Wednesday, May 11, 2011

Geek Shit Wednesday Vol. X

We skipped last week's Geek Shit Wednesday due to an overwhelming attack of the drunkenness (IE, my birthday) but here, faithful readers, get your geek on.

US Navy Makes MMO Wargame to Combat Somali Pirates

Taking open-source to the next level, the Navy is launching a wargame allowing you to suggest solutions to the problem of real-life piracy. 

"'We want to test this proposition: can you get a crowd to provide you with good information?' Larry Schuette, the director for innovation at the Office of Naval Research, the Navy’s mad scientists, asks Danger Room. "'Is the wisdom of the crowd really that wise?'

"Working with the Institute for the Future, a Silicon Valley nonprofit, Schuette produced the Navy’s first foray into the gaming world. Other services have put together video games before, like the America’s Army recruitment game.  In fact, the Army has a whole office dedicated to gaming. But those games have been internal affairs, aimed at getting people to enlist or sharpen a servicemember’s skills. MMOWGLI wants you involved, even if your only experience with the Navy comes from Village People songs or Charlie Sheen movies."

The game sounds pretty fun-- you essentially Tweet (within the MMO interface) suggestions or ideas, have your ideas adjusted and voted on, and are awarded points based on those ideas.  What will be done with the information?  Maybe nothing.  However, if something innovative and new comes of the game, you could see your ideas adapted into Navy war doctrine.  I'm probably going to play.

[Ars Technica]

NASA Choosing Between Titan Boat, Mars Lander, or Comet Hopper

The Discovery Program at NASA has examined submissions by teams of scientists to decide the course of upcoming interplanetary investigations.  They've come up with three different proposals and will decide which one will become the Agency's next pet project.  What's on the table?  A lander which will examine the interior of the planet Mars, a hopper which will visit the same comet multiple times to measure its changes during its journey, and a boat which would visit the methane-ethane sea Ligeia Mare on the moon Titan.

"Nasa is pondering three potential missions as it picks its next interplanetary project. Depending on its final choice the US space agency could examine the interior of Mars, study a comet over time or float a robot boat in the icy seas of Titan.

"The agency's Discovery Program invited proposals for cosmic investigations in June 2010. The panel received 28 submissions and has now whittled the competition down to the final three. Each team will receive $3 million to further study, conceptualise and design their plans.

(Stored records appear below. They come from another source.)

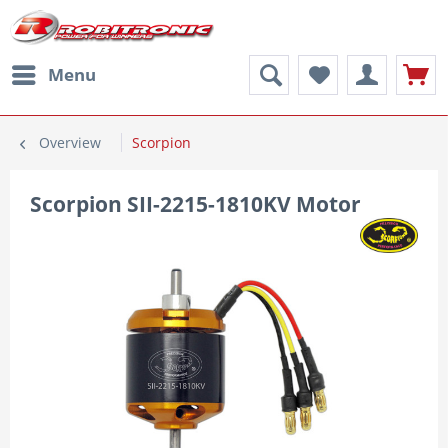
Menu
Overview
Scorpion
Scorpion SII-2215-1810KV Motor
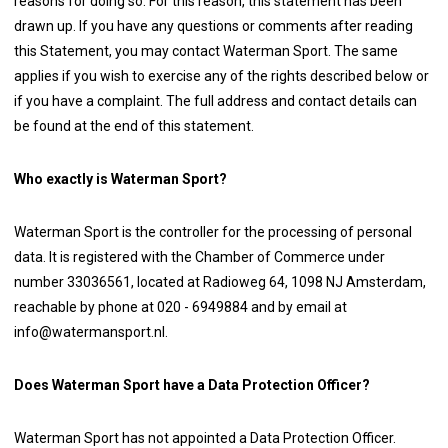
reasons for doing so. For this reason, this statement has been
drawn up. If you have any questions or comments after reading
this Statement, you may contact Waterman Sport. The same
applies if you wish to exercise any of the rights described below or
if you have a complaint. The full address and contact details can
be found at the end of this statement.
Who exactly is Waterman Sport?
Waterman Sport is the controller for the processing of personal
data. It is registered with the Chamber of Commerce under
number 33036561, located at Radioweg 64, 1098 NJ Amsterdam,
reachable by phone at 020 - 6949884 and by email at
info@watermansport.nl.
Does Waterman Sport have a Data Protection Officer?
Waterman Sport has not appointed a Data Protection Officer.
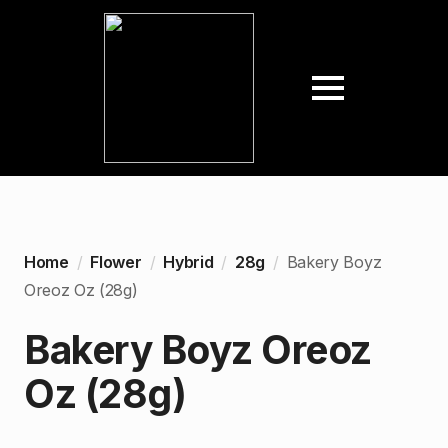
Home
Flower
Hybrid
28g
Bakery Boyz
Oreoz Oz (28g)
Bakery Boyz Oreoz
Oz (28g)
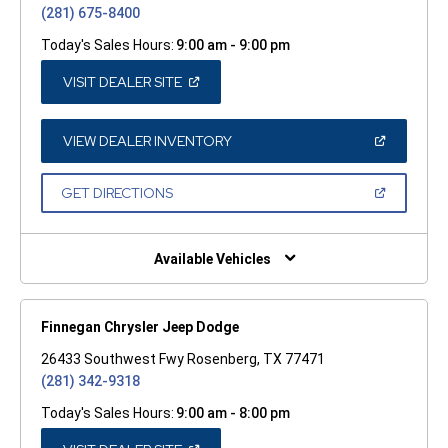
(281) 675-8400
Today's Sales Hours:
9:00 am - 9:00 pm
(OPEN
VISIT DEALER SITE
IN
A
NEW
WINDOW)
(OPEN
VIEW DEALER INVENTORY
IN
A
NEW
(OPEN
GET DIRECTIONS
WINDOW)
IN
A
NEW
WINDOW)
Available Vehicles
Finnegan Chrysler Jeep Dodge
26433 Southwest Fwy Rosenberg, TX 77471
(281) 342-9318
Today's Sales Hours:
9:00 am - 8:00 pm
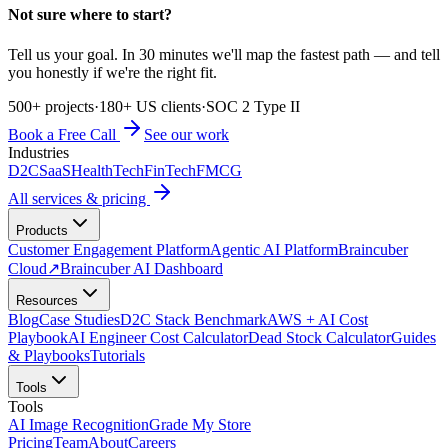
Not sure where to start?
Tell us your goal. In 30 minutes we'll map the fastest path — and tell
you honestly if we're the right fit.
500+ projects
·
180+ US clients
·
SOC 2 Type II
Book a Free Call
See our work
Industries
D2C
SaaS
HealthTech
FinTech
FMCG
All services & pricing
Products
Customer Engagement Platform
Agentic AI Platform
Braincuber
Cloud
↗
Braincuber AI Dashboard
Resources
Blog
Case Studies
D2C Stack Benchmark
AWS + AI Cost
Playbook
AI Engineer Cost Calculator
Dead Stock Calculator
Guides
& Playbooks
Tutorials
Tools
Tools
AI Image Recognition
Grade My Store
Pricing
Team
About
Careers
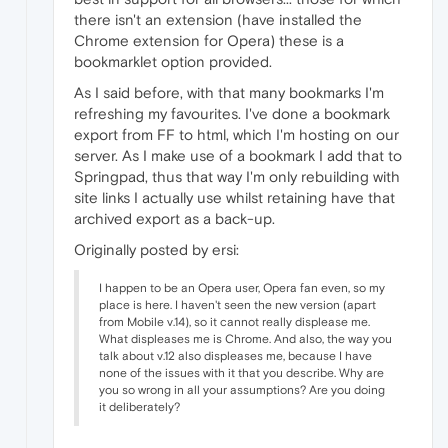
there isn't an extension (have installed the
Chrome extension for Opera) these is a
bookmarklet option provided.
As I said before, with that many bookmarks I'm
refreshing my favourites. I've done a bookmark
export from FF to html, which I'm hosting on our
server. As I make use of a bookmark I add that to
Springpad, thus that way I'm only rebuilding with
site links I actually use whilst retaining have that
archived export as a back-up.
Originally posted by ersi:
I happen to be an Opera user, Opera fan even, so my
place is here. I haven't seen the new version (apart
from Mobile v.14), so it cannot really displease me.
What displeases me is Chrome. And also, the way you
talk about v.12 also displeases me, because I have
none of the issues with it that you describe. Why are
you so wrong in all your assumptions? Are you doing
it deliberately?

"In 2012 Nasa will pick the winner and supply the team with a sizable budget (cost-capped at $425 million) to carry out development and embark on the mission by around 2016."

Sweet!  I totally vote for the Titan boat-- the moon has always held fascination for me and is one of the top contenders in our solar system for harboring extraterrestrial life.  

[Wired UK]

Navy Advances the Science of Fusion

The Navy is innovating again, with a project moving forward seeking to produce fusion, the process (as yet unsustainable) that fuels the hearts of stars.  

"EMC2 Fusion doesn't have tens of millions of venture capital to play with — but it does have a $7.9 million Navy contract to test a plasma technology known as inertial electrostatic confinement fusion, also known as Polywell fusion. The idea is to accelerate positively charged ions in an electrical cage to such an extent that they occasionally spark a fusion reaction, releasing energy and neutrons. The concept was pioneered by the late physicist Robert Bussard, and carried forward by the EMC2 Fusion team in Santa Fe, N.M."

If fusion like this could be achieved, it would be revolutionary to the energy industry.